Abend für Abend erzähle ich ihr die Geschichte von dem Ritter und seiner Rittersfrau im Kampf gegen Drachen und Ungeheuer. Weiß sie, dass es nicht bloß eine Geschichte ist? Da sind Dinge, die ich ihr nicht erzähle. In Märchen erleiden die Menschen Unglück, aber am Ende wird alles gut und sie leben glücklich und zufrieden bis an ihr Lebensende. Und vielleicht sogar noch darüber hinaus. Denn wenn sie nicht gestorben sind, dann leben sie noch heute. In Märchen sterben Menschen nicht, sie werden nicht verletzt und überleben die härtesten Kämpfe.
„Zeit zum Schlafen“, bestimme ich und ohne Murren kriecht meine Tochter unter die Bettdecke.

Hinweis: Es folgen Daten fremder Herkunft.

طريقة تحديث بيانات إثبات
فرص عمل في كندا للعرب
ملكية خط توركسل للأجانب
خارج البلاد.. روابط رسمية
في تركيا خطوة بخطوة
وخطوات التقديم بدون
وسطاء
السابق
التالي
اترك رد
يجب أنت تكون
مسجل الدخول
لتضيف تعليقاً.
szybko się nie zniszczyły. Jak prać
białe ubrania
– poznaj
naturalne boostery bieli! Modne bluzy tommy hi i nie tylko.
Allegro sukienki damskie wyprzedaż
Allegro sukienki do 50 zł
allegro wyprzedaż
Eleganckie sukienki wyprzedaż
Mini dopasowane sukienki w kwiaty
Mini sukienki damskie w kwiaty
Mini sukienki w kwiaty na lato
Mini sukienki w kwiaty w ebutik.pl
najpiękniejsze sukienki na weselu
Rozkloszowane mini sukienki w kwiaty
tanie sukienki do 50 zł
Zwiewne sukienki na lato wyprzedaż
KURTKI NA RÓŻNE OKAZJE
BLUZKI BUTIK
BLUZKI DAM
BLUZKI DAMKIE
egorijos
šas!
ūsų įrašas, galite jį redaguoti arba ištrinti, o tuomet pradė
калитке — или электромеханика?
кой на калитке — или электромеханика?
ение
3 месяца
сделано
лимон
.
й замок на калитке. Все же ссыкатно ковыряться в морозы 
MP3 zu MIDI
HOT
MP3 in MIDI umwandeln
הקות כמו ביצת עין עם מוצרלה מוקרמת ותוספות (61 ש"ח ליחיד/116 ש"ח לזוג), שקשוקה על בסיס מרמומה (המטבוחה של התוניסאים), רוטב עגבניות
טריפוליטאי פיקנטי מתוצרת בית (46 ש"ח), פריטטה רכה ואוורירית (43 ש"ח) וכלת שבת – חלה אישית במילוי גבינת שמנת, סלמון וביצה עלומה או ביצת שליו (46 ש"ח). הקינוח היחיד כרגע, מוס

Sie gähnt. „Mummy?“, fragt sie schläfrig. „Wie sieht der Ritter eigentlich aus?“
„Oh, er hat dunkelbraune Augen, dunkle Haare…“
„Also, so wie Daddy?“
„Ja. Wie Daddy.“ Ich schlucke den Kloß in meinem Hals hinunter und schaue ihr in die Augen. Sie sieht aus wie ihr Vater. An manchen Tagen empfinde ich es als Geschenk, an anderen Tagen ist der Schmerz überwältigend. In ihr wird er immer lebendig sein und das ist das größte Geschenk, das er mir machen konnte.
„War Daddy auch ein Ritter?“
„Der beste von allen“, betone ich.
Ihre Nase kräuselt sich. Das macht sie immer, wenn sie nachdenkt. Noch so eine Macke, die sie von ihrem Vater übernommen hat. „Du bist meine Heldin, Mummy. Aber jetzt möchte ich deine Heldin sein.“ Sie schlingt ihre Arme um mich und drückt sich fest an mich. „Sei nicht traurig, weil Daddy fortgehen musste. Wir werden ihn wiedersehen. So wie in den Märchen.“
Ich schlinge meine Arme um sie und drücke ihren schmalen Körper an mich, fühle ihre Wärme und rieche ihren Duft. Sie ist alles, was mir von ihm geblieben ist. Und es ist so viel mehr, als ich jemals erwartet habe.